-- begin SUPPLIED TEXT --

'If the Government is serious about tackling inequality and levelling up, it needs to act to increase the incomes of those in poverty'
There is a danger that in our discussions about levelling up, London is presented as a city whose streets are paved with gold, while the rest of the country is underfunded.
London is home to the highest rates of child poverty in the country, the highest rates of homelessness, and some of the worst deprivation in the country. It’s true that other regions and nations of the UK don’t get the same investment as London, but it’s also true that the wealth from those investments does not trickle down to ordinary Londoners just like in the rest of the country.
We do need to level up our country, but we can’t allow levelling up to be seen only in geographic terms – a debate over statistics by area, when what matters is the impact on people everywhere.
We’re over fifty years on from the pioneering Equal Pay Act, campaigned for by the Dagenham women at the Ford plant in east London, and delivered by Barbara Castle.
Yet still women are paid less than men, and at the current slow rate of progress we won’t close the gender pay gap until 2059 – nearly 90 years after Labour delivered the Equal Pay Act, and well after most women working today will have retired. We need enhanced equality pay auditing in all large employers to root out discrimination – backed by fines if gaps aren’t rectified.

-- end SUPPLIED TEXT --
-- begin ROWS --

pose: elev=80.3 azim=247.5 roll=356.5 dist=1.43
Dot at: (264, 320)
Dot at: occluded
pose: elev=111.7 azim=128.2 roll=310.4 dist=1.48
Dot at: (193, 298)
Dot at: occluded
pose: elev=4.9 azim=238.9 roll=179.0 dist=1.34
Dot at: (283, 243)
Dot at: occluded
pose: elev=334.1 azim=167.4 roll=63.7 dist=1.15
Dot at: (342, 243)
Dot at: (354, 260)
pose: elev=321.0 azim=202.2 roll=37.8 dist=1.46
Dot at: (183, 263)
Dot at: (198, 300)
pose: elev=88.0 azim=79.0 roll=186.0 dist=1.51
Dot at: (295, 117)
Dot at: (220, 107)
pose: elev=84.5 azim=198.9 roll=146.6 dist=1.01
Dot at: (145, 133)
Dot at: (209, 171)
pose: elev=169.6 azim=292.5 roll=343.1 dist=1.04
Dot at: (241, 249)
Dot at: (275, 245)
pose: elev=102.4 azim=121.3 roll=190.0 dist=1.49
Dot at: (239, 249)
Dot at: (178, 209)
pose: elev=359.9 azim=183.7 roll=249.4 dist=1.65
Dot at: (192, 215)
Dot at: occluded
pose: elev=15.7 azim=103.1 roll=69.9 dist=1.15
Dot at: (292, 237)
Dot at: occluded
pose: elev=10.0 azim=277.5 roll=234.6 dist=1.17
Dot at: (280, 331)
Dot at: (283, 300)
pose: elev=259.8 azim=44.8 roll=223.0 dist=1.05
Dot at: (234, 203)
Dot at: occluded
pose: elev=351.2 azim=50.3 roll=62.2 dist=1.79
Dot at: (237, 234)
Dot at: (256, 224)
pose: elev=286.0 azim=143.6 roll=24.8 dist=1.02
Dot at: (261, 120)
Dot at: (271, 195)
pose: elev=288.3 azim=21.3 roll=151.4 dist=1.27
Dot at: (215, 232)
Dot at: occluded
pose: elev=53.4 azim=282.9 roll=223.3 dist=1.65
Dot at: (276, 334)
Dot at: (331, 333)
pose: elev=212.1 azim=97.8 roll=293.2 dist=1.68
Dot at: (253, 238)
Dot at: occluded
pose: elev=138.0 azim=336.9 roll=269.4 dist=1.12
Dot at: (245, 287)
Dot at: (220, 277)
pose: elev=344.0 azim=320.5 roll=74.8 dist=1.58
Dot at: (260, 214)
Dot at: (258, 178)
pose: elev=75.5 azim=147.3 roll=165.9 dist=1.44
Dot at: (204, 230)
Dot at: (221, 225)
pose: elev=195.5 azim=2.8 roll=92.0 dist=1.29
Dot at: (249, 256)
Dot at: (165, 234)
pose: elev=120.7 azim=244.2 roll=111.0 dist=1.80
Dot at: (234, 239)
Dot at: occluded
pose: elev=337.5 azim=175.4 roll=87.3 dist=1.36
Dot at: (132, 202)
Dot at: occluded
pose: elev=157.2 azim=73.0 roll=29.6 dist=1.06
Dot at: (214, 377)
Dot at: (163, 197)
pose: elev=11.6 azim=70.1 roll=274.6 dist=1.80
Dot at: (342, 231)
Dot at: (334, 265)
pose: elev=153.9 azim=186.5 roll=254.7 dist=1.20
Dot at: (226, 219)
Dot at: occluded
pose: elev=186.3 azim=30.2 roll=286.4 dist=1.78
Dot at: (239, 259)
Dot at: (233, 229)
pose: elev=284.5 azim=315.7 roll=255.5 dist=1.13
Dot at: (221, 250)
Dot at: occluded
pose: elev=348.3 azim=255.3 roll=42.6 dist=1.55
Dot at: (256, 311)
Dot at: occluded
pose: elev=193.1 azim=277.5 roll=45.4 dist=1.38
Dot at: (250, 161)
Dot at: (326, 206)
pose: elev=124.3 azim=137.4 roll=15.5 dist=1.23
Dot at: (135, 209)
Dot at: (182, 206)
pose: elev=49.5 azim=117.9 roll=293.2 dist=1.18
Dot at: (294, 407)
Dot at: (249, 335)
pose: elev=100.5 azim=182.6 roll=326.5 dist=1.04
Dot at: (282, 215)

-- end ROWS --

Reproduce word for word the passage of the levelling-up text from "We do need to" up to and including "by Barbara Castle.".

» REPLY TO THE EXERCISE:
We do need to level up our country, but we can’t allow levelling up to be seen only in geographic terms – a debate over statistics by area, when what matters is the impact on people everywhere.
We’re over fifty years on from the pioneering Equal Pay Act, campaigned for by the Dagenham women at the Ford plant in east London, and delivered by Barbara Castle.